= WORK TASK =
Each entry below must appear in the output exactly as written.

= DATA FOR REVIEW =
******
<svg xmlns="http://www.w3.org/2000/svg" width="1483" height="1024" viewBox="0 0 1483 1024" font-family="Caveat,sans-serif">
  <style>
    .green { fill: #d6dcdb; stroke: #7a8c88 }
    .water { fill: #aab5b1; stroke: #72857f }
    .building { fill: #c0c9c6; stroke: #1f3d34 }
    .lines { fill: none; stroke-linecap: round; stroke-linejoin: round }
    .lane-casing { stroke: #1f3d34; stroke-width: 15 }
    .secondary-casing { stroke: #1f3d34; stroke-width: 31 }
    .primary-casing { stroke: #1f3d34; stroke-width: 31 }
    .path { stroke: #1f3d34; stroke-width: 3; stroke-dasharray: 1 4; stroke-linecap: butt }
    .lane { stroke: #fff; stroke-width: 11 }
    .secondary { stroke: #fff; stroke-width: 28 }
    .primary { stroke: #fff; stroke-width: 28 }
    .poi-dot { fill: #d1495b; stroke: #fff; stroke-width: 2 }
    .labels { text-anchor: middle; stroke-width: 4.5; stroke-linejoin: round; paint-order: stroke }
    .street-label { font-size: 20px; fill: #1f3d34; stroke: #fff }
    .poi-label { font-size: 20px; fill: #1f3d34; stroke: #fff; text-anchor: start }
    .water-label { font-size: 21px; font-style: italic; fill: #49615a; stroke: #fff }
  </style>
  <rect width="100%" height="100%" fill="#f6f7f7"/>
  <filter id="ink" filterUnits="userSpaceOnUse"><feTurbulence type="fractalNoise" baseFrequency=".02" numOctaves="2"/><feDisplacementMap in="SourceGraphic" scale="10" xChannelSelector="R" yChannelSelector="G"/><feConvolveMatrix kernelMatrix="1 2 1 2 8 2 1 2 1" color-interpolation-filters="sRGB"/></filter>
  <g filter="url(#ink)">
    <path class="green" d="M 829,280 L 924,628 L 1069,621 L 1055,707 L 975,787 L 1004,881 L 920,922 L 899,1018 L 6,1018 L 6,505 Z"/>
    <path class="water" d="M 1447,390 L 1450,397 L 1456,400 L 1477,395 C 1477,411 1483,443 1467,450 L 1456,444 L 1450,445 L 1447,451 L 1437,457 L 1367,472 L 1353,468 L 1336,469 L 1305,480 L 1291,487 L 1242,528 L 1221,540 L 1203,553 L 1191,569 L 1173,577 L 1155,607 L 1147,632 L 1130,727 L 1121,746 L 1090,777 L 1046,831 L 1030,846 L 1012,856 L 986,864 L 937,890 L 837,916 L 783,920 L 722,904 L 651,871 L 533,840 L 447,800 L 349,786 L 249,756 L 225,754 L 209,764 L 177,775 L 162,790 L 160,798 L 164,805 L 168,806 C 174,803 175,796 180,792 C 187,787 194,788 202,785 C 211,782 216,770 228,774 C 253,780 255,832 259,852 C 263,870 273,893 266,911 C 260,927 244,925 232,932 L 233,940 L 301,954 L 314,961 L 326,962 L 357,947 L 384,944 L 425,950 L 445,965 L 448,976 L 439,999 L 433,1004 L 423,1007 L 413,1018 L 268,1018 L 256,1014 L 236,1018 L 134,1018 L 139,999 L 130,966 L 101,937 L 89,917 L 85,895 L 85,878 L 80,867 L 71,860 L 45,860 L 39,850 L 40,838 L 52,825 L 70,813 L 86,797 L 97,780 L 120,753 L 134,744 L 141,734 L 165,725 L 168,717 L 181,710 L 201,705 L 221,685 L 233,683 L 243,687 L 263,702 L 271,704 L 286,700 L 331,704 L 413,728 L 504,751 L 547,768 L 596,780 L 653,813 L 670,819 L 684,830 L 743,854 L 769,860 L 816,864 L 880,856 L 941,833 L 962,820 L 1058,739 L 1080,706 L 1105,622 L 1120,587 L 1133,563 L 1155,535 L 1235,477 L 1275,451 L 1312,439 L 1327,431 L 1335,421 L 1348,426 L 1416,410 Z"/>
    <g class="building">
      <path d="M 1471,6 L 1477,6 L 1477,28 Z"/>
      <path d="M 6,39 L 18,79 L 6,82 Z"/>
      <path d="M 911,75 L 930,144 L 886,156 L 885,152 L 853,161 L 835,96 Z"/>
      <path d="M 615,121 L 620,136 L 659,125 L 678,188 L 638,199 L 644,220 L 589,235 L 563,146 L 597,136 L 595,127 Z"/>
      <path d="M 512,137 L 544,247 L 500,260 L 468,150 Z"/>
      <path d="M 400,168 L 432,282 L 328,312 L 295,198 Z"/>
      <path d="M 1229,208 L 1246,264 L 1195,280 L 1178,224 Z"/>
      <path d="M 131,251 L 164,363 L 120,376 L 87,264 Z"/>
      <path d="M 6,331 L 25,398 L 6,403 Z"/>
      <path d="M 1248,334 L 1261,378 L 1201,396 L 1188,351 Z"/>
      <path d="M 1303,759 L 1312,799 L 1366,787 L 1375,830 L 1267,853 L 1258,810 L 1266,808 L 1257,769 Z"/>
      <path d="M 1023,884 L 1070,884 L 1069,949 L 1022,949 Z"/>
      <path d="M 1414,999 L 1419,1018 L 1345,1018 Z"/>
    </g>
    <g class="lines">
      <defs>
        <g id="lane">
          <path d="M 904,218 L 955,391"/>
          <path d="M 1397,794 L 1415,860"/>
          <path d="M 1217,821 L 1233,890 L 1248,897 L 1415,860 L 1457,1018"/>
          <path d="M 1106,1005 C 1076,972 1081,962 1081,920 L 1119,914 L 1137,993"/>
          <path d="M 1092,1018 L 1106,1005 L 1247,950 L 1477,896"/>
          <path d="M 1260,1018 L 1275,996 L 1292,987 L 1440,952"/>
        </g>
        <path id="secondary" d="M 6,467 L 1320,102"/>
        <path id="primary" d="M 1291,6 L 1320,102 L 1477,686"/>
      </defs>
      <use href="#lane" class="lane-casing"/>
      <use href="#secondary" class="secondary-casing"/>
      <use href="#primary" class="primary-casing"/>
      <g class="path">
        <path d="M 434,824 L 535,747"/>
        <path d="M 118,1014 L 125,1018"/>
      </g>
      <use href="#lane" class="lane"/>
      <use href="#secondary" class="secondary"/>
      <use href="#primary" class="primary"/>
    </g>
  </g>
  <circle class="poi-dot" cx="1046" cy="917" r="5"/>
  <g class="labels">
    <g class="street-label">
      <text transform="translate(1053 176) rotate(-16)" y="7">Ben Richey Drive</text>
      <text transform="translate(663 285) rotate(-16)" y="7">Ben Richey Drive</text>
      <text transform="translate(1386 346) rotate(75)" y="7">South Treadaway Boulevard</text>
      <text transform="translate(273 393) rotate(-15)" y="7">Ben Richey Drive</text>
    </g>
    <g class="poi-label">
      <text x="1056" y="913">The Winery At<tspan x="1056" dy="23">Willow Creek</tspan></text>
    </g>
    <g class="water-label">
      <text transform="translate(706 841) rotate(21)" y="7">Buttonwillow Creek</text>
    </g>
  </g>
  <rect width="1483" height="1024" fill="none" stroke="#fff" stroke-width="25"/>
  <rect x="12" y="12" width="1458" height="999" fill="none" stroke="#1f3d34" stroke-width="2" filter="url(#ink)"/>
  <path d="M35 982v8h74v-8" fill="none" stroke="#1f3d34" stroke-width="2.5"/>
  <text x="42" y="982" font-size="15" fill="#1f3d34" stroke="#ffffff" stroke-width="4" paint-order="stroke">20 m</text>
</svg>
******
= SOLUTION TO THIS EXERCISE =
<svg xmlns="http://www.w3.org/2000/svg" width="1483" height="1024" viewBox="0 0 1483 1024" font-family="Caveat,sans-serif">
  <style>
    .green { fill: #d6dcdb; stroke: #7a8c88 }
    .water { fill: #aab5b1; stroke: #72857f }
    .building { fill: #c0c9c6; stroke: #1f3d34 }
    .lines { fill: none; stroke-linecap: round; stroke-linejoin: round }
    .lane-casing { stroke: #1f3d34; stroke-width: 15 }
    .secondary-casing { stroke: #1f3d34; stroke-width: 31 }
    .primary-casing { stroke: #1f3d34; stroke-width: 31 }
    .path { stroke: #1f3d34; stroke-width: 3; stroke-dasharray: 1 4; stroke-linecap: butt }
    .lane { stroke: #fff; stroke-width: 11 }
    .secondary { stroke: #fff; stroke-width: 28 }
    .primary { stroke: #fff; stroke-width: 28 }
    .poi-dot { fill: #d1495b; stroke: #fff; stroke-width: 2 }
    .labels { text-anchor: middle; stroke-width: 4.5; stroke-linejoin: round; paint-order: stroke }
    .street-label { font-size: 20px; fill: #1f3d34; stroke: #fff }
    .poi-label { font-size: 20px; fill: #1f3d34; stroke: #fff; text-anchor: start }
    .water-label { font-size: 21px; font-style: italic; fill: #49615a; stroke: #fff }
  </style>
  <rect width="100%" height="100%" fill="#f6f7f7"/>
  <filter id="ink" filterUnits="userSpaceOnUse"><feTurbulence type="fractalNoise" baseFrequency=".02" numOctaves="2"/><feDisplacementMap in="SourceGraphic" scale="10" xChannelSelector="R" yChannelSelector="G"/><feConvolveMatrix kernelMatrix="1 2 1 2 8 2 1 2 1" color-interpolation-filters="sRGB"/></filter>
  <g filter="url(#ink)">
    <path class="green" d="M 829,280 L 924,628 L 1069,621 L 1055,707 L 975,787 L 1004,881 L 920,922 L 899,1018 L 6,1018 L 6,505 Z"/>
    <path class="water" d="M 1447,390 L 1450,397 L 1456,400 L 1477,395 C 1477,411 1483,443 1467,450 L 1456,444 L 1450,445 L 1447,451 L 1437,457 L 1367,472 L 1353,468 L 1336,469 L 1305,480 L 1291,487 L 1242,528 L 1221,540 L 1203,553 L 1191,569 L 1173,577 L 1155,607 L 1147,632 L 1130,727 L 1121,746 L 1090,777 L 1046,831 L 1030,846 L 1012,856 L 986,864 L 937,890 L 837,916 L 783,920 L 722,904 L 651,871 L 533,840 L 447,800 L 349,786 L 249,756 L 225,754 L 209,764 L 177,775 L 162,790 L 160,798 L 164,805 L 168,806 C 174,803 175,796 180,792 C 187,787 194,788 202,785 C 211,782 216,770 228,774 C 253,780 255,832 259,852 C 263,870 273,893 266,911 C 260,927 244,925 232,932 L 233,940 L 301,954 L 314,961 L 326,962 L 357,947 L 384,944 L 425,950 L 445,965 L 448,976 L 439,999 L 433,1004 L 423,1007 L 413,1018 L 268,1018 L 256,1014 L 236,1018 L 134,1018 L 139,999 L 130,966 L 101,937 L 89,917 L 85,895 L 85,878 L 80,867 L 71,860 L 45,860 L 39,850 L 40,838 L 52,825 L 70,813 L 86,797 L 97,780 L 120,753 L 134,744 L 141,734 L 165,725 L 168,717 L 181,710 L 201,705 L 221,685 L 233,683 L 243,687 L 263,702 L 271,704 L 286,700 L 331,704 L 413,728 L 504,751 L 547,768 L 596,780 L 653,813 L 670,819 L 684,830 L 743,854 L 769,860 L 816,864 L 880,856 L 941,833 L 962,820 L 1058,739 L 1080,706 L 1105,622 L 1120,587 L 1133,563 L 1155,535 L 1235,477 L 1275,451 L 1312,439 L 1327,431 L 1335,421 L 1348,426 L 1416,410 Z"/>
    <g class="building">
      <path d="M 1471,6 L 1477,6 L 1477,28 Z"/>
      <path d="M 6,39 L 18,79 L 6,82 Z"/>
      <path d="M 911,75 L 930,144 L 886,156 L 885,152 L 853,161 L 835,96 Z"/>
      <path d="M 615,121 L 620,136 L 659,125 L 678,188 L 638,199 L 644,220 L 589,235 L 563,146 L 597,136 L 595,127 Z"/>
      <path d="M 512,137 L 544,247 L 500,260 L 468,150 Z"/>
      <path d="M 400,168 L 432,282 L 328,312 L 295,198 Z"/>
      <path d="M 1229,208 L 1246,264 L 1195,280 L 1178,224 Z"/>
      <path d="M 131,251 L 164,363 L 120,376 L 87,264 Z"/>
      <path d="M 6,331 L 25,398 L 6,403 Z"/>
      <path d="M 1248,334 L 1261,378 L 1201,396 L 1188,351 Z"/>
      <path d="M 1303,759 L 1312,799 L 1366,787 L 1375,830 L 1267,853 L 1258,810 L 1266,808 L 1257,769 Z"/>
      <path d="M 1023,884 L 1070,884 L 1069,949 L 1022,949 Z"/>
      <path d="M 1414,999 L 1419,1018 L 1345,1018 Z"/>
    </g>
    <g class="lines">
      <defs>
        <g id="lane">
          <path d="M 904,218 L 955,391"/>
          <path d="M 1397,794 L 1415,860"/>
          <path d="M 1217,821 L 1233,890 L 1248,897 L 1415,860 L 1457,1018"/>
          <path d="M 1106,1005 C 1076,972 1081,962 1081,920 L 1119,914 L 1137,993"/>
          <path d="M 1092,1018 L 1106,1005 L 1247,950 L 1477,896"/>
          <path d="M 1260,1018 L 1275,996 L 1292,987 L 1440,952"/>
        </g>
        <path id="secondary" d="M 6,467 L 1320,102"/>
        <path id="primary" d="M 1291,6 L 1320,102 L 1477,686"/>
      </defs>
      <use href="#lane" class="lane-casing"/>
      <use href="#secondary" class="secondary-casing"/>
      <use href="#primary" class="primary-casing"/>
      <g class="path">
        <path d="M 434,824 L 535,747"/>
        <path d="M 118,1014 L 125,1018"/>
      </g>
      <use href="#lane" class="lane"/>
      <use href="#secondary" class="secondary"/>
      <use href="#primary" class="primary"/>
    </g>
  </g>
  <circle class="poi-dot" cx="1046" cy="917" r="5"/>
  <g class="labels">
    <g class="street-label">
      <text transform="translate(1053 176) rotate(-16)" y="7">Ben Richey Drive</text>
      <text transform="translate(663 285) rotate(-16)" y="7">Ben Richey Drive</text>
      <text transform="translate(1386 346) rotate(75)" y="7">South Treadaway Boulevard</text>
      <text transform="translate(273 393) rotate(-15)" y="7">Ben Richey Drive</text>
    </g>
    <g class="poi-label">
      <text x="1056" y="913">The Winery At<tspan x="1056" dy="23">Willow Creek</tspan></text>
    </g>
    <g class="water-label">
      <text transform="translate(706 841) rotate(21)" y="7">Buttonwillow Creek</text>
    </g>
  </g>
  <rect width="1483" height="1024" fill="none" stroke="#fff" stroke-width="25"/>
  <rect x="12" y="12" width="1458" height="999" fill="none" stroke="#1f3d34" stroke-width="2" filter="url(#ink)"/>
  <path d="M35 982v8h74v-8" fill="none" stroke="#1f3d34" stroke-width="2.5"/>
  <text x="42" y="982" font-size="15" fill="#1f3d34" stroke="#ffffff" stroke-width="4" paint-order="stroke">20 m</text>
</svg>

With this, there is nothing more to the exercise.